Beef export update June 2025

June 2025 - Beef export update
June 2025 saw record levels of beef exports leave Australia with a reported 134,596 tonnes shipped offshore over the month. This is a solid 4% higher than the previous record set in October 2024. Curiously, Australia’s largest market for beef, the USA, saw a decline in the trade over June but strong results in other top destinations more than offset this to see the record cracked.
Compared to June 2024 the current flows are 27% stronger and sit 50% above the five-year average volumes seen for the June period.
A summary of the top trade locations, in order of top market share for 2025, is as follows:
USA – There was an 8% easing in Aussie beef exports to the USA during June, but trade flows remain very elevated. There was 35,230 tonnes shipped during June which, despite the easing from May, still sits nearly 80% above the average trade flows seen during June, based upon the last five-years of the trade.

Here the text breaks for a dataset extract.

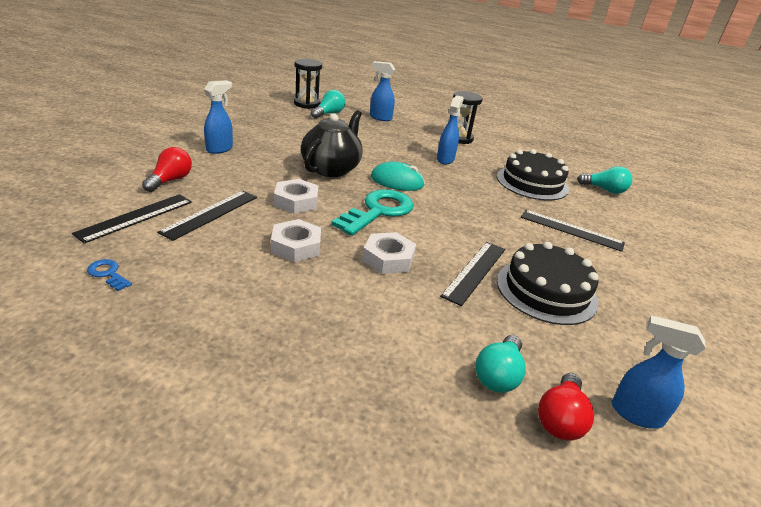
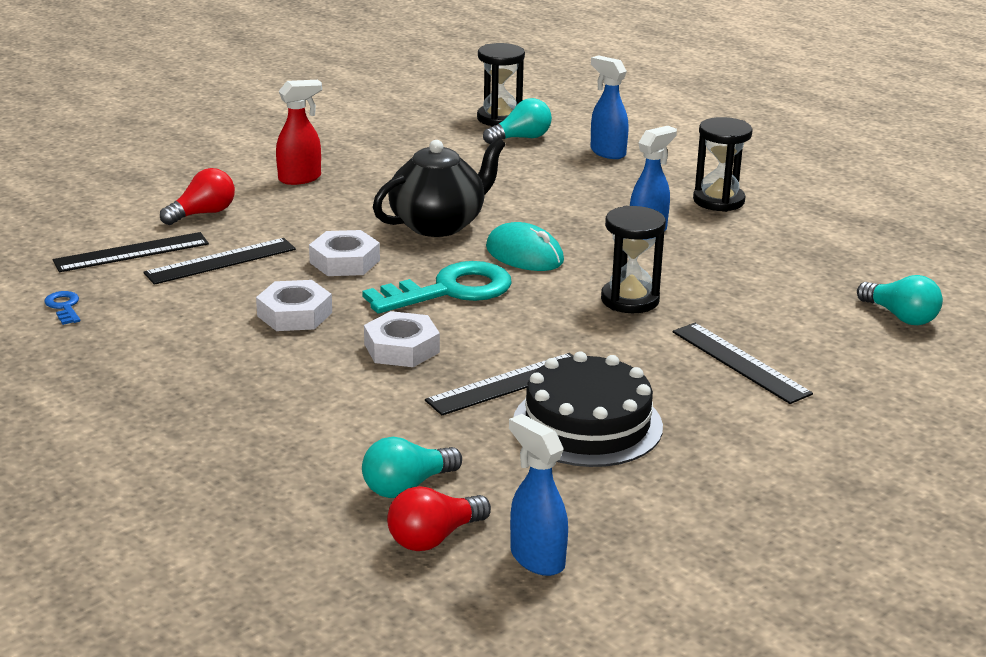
camera: 30 degrees right, 5 degrees down
(220, 149) = (300, 178): blue spray bottle -> red spray bottle
(479, 201) = (630, 300): none -> black hourglass
(532, 182) = (766, 287): black cake -> none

China – A move towards Aussie beef and away from US beef appears to remain the trend in China with nearly 390 US packer/exporters yet to have the access to China renewed for beef. June saw a 14% surge in Aussie beef exports to China to hit 27,265 tonnes shipped over the month. This represents trade levels that are 81% higher than the five-year June average seasonal trend.
Japan – The beef trade to Japan lifted by 10% during June, bringing trade levels back on par with the June five-year average after spending May below the average seasonal trend. There was 21,876 tonnes of beef shipped to Japan from Australia during June, a good recovery but still nearly 15% below what what was exported in June 2024.

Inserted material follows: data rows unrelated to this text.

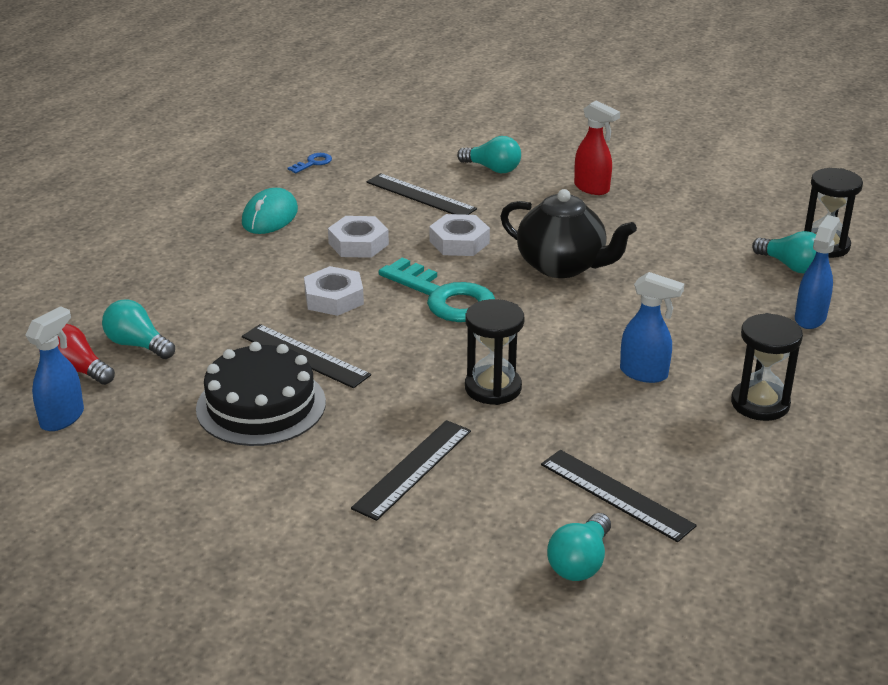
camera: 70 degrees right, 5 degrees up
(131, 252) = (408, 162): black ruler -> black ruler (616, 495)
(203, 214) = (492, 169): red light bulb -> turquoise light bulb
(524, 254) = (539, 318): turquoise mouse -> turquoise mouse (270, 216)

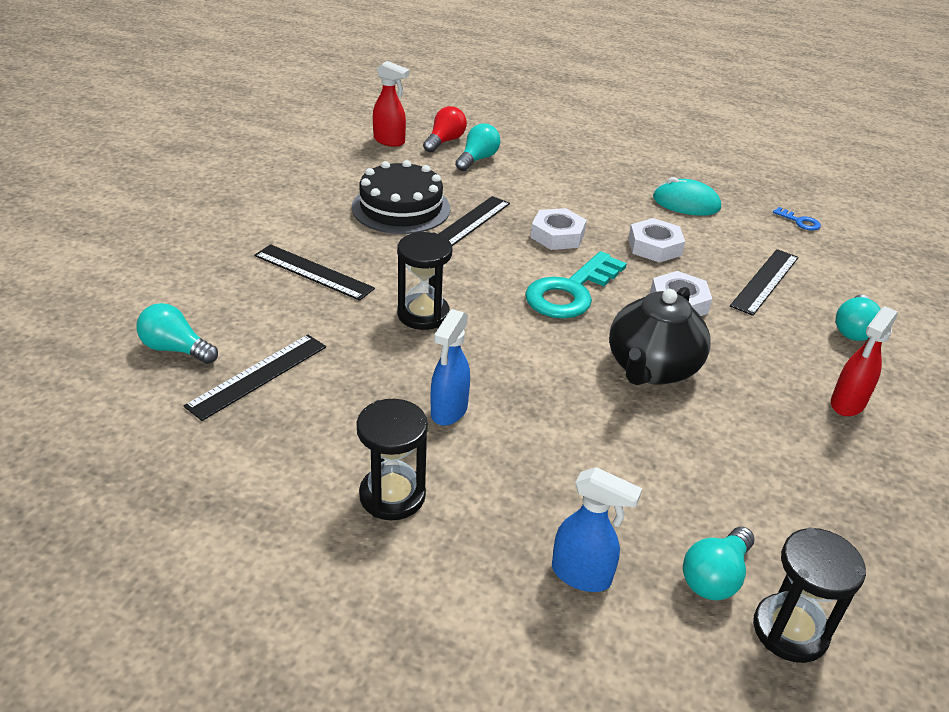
camera: 85 degrees right, 5 degrees up
(63, 418) = (389, 141): blue spray bottle -> red spray bottle

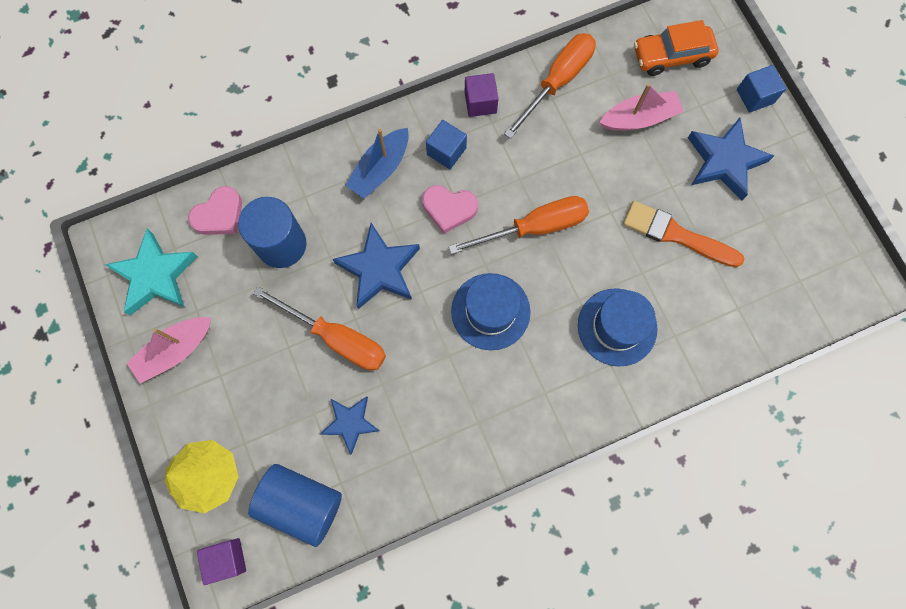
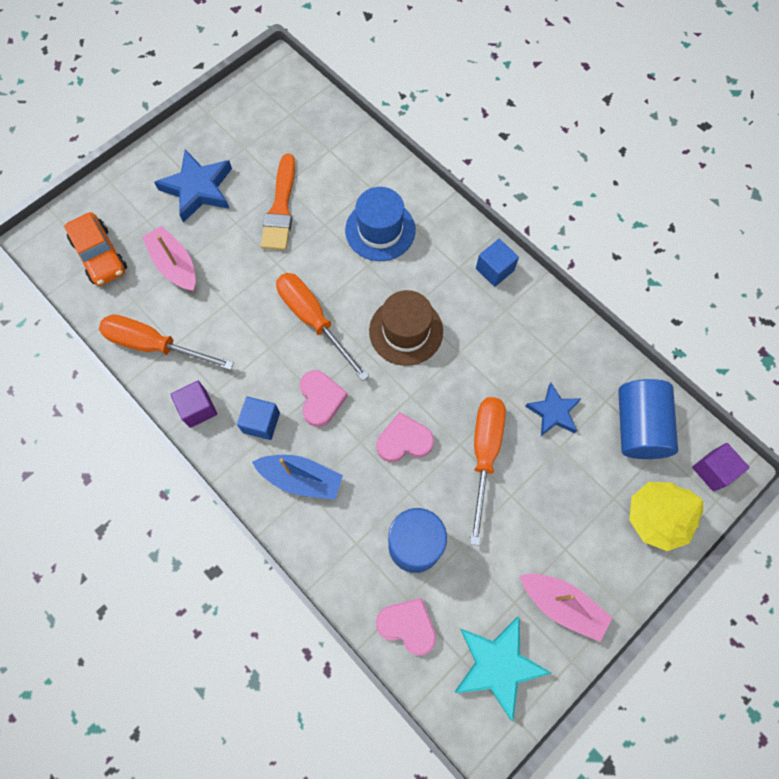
camera: 110 degrees left, 5 degrees down
(379, 269) = (404, 441): blue star -> pink heart
(490, 311) = (406, 331): blue hat -> brown hat
(755, 96) = (125, 180): blue cube -> blue cube (494, 269)

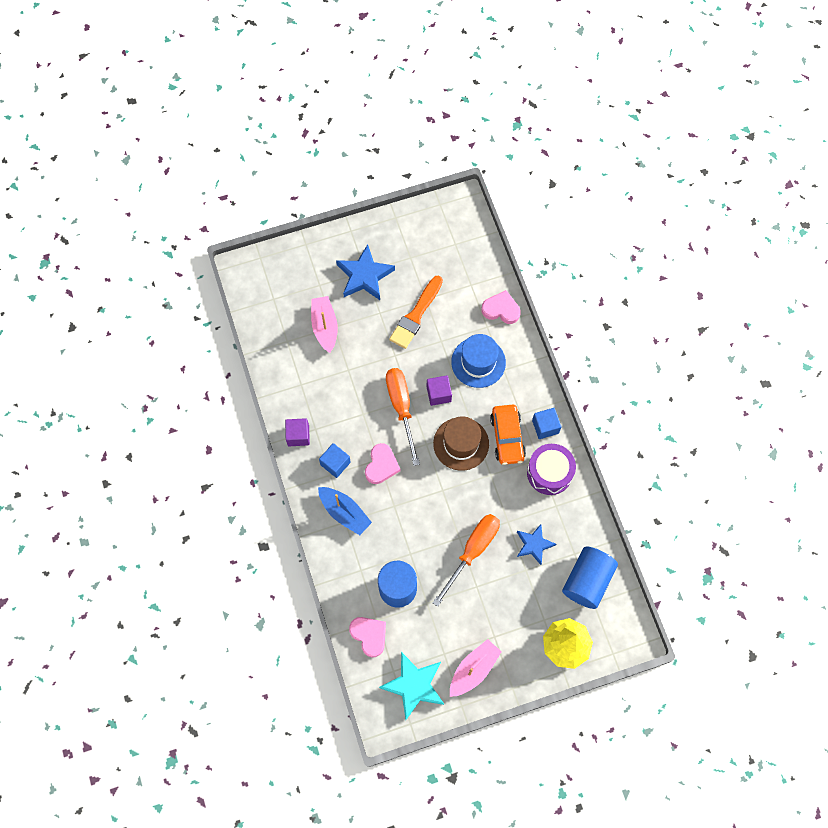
camera: 25 degrees right, 0 degrees up
(100, 255) = (277, 298): orange car -> orange car (507, 437)
(155, 345) = (288, 379): orange screwdriver -> none
(404, 441) = (423, 518): pink heart -> pink heart (501, 309)
(527, 319) = (549, 473): none -> purple drum
(562, 605) = (473, 669): pink boat -> pink boat turned 105 degrees counterclockwise
(713, 470) = (622, 633): purple cube -> purple cube (438, 394)

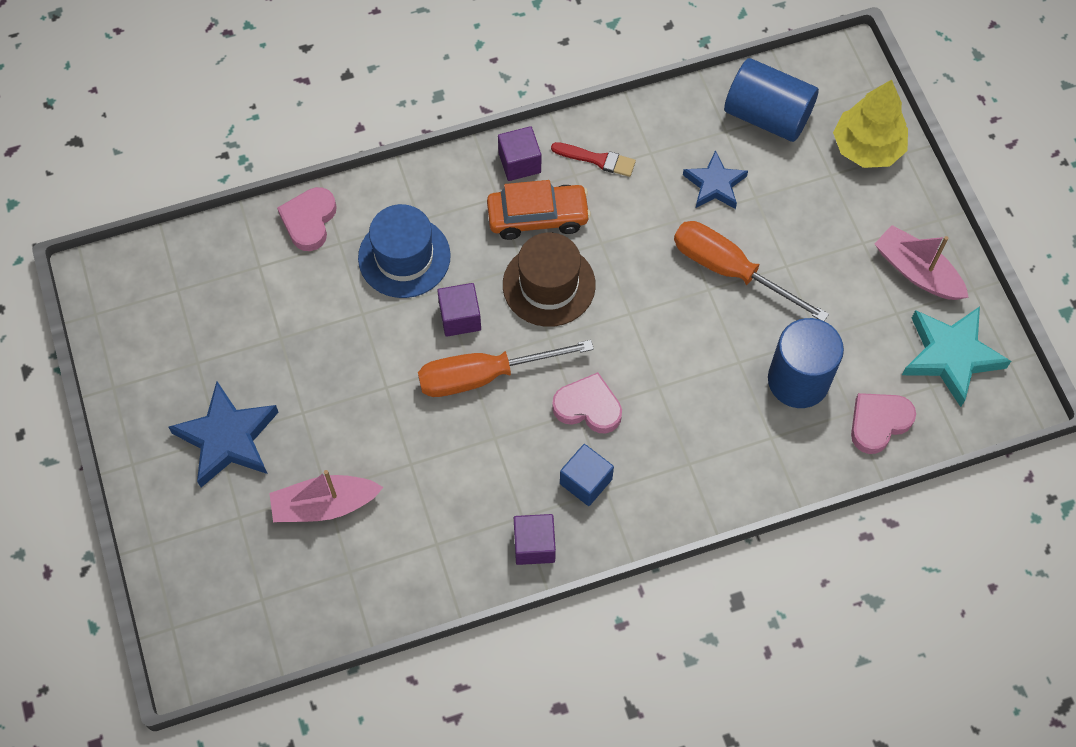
camera: 90 degrees left, 5 degrees down
(344, 512) = (673, 465): blue boat -> none
(416, 315) = (311, 353): orange brush -> none
(545, 427) = (519, 163): blue cube -> purple cube
(549, 473) = (597, 159): purple drum -> red brush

South Korea – There was 19,343 tonnes of Aussie beef exported to South Korea in June, representing an 11% increase on the flows seen in May. Compared to the five-year average the South Korean trade in Aussie beef currently sits 34% above the average seasonal trend.
The USA is Australia’s main beef competitor in South Korea, as is the case too in Japan, and it appears the high US cattle and beef prices relative to Australia are taking their toll on US competitiveness. The trade antics of the Trump administration are probably not encouraging the South Korean and Japanese consumers to favour US beef over Aussie beef either presently. The reliability, consistency and quality of Aussie beef supply to these key markets, not to mention our current cost advantages to the US, are setting Australia up for a strong second half of 2025, particularly given the unfriendly trade rhetoric coming from the Whitehouse presently towards Japan and South Korea.